We see it all the time. Two (or three or four) friends come up with an idea and based on the fact that they were both present when the lightbulb went off, they become equal partners in turning the idea into a business. In a matter of months, even weeks, it’s clear that there’s a discrepancy in the effort, commitment, and value provided by each of the partners. The individual who is adding the most value becomes bitter and the future of the company and the friendship is now in serious jeopardy.

A couple of truths to consider when starting a venture with someone:

  1. Ideas are free.

Unless you’ve invented and patented a truly novel way to do something valuable, it’s unlikely that your idea isn’t already being pursued by dozens of others at the same time. So why would you divvy up the company based on who was in the room when the idea was born? 
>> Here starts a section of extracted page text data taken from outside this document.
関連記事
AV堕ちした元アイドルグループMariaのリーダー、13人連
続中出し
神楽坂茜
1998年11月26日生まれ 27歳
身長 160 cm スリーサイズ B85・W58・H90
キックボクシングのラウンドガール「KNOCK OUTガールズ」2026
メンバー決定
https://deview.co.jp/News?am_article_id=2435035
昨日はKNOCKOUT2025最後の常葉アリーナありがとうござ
  1. Execution is everything.

Execution is a multi-year, challenging process that will determine success or failure, and usually involves pivoting away from the original idea. It makes more sense to reward execution than the founding idea. 

  1. The founding team is rarely sufficient.

It is very likely that you will need to bring a third or fourth key member onto the team. These individuals will be as critical and often more critical to the success of the company as the founders. They will expect equity and you will need to make room for them. 

  1. People are created equal, but partners may not be.

It’s hard to swallow, but sometimes one partner cannot add the same value to the company as the other partner. A partner who creates a logo or a simple cashflow spreadsheet is not adding the same value as one that builds a prototype or secures the first customer. 

The solution to this challenge is actually quite simple - a pre-nup agreement. This document between co-founders acknowledges the limited value they’ve created at the beginning of the relationship and rewards equity in the company based on the ongoing value that is created. For example, each founder could immediately get 10% equity in the company but the remaining 80% is earned (or vested) over time based on committing effort and/or hitting milestones important to the company. If one partner is unable or unwilling to commit the time, then they are left with a small but fair piece of the company and the other partner can recruit someone else on to the team with the available equity.

The time to make this agreement is before you get too far into the “marriage”. It’s a very easy conversation when everyone feels that they are equally committed. It’s one of the hardest conversations to have when you are one year into an inequitable relationship.

As you probably know, I’m not a lawyer and I can’t even claim that some of my best friends are lawyers. If you are serious about your venture, you should talk to someone who knows what they’re doing. But at the very least, have a conversation with your partner and document how you will each earn equity in the company. It might save your business and your friendship.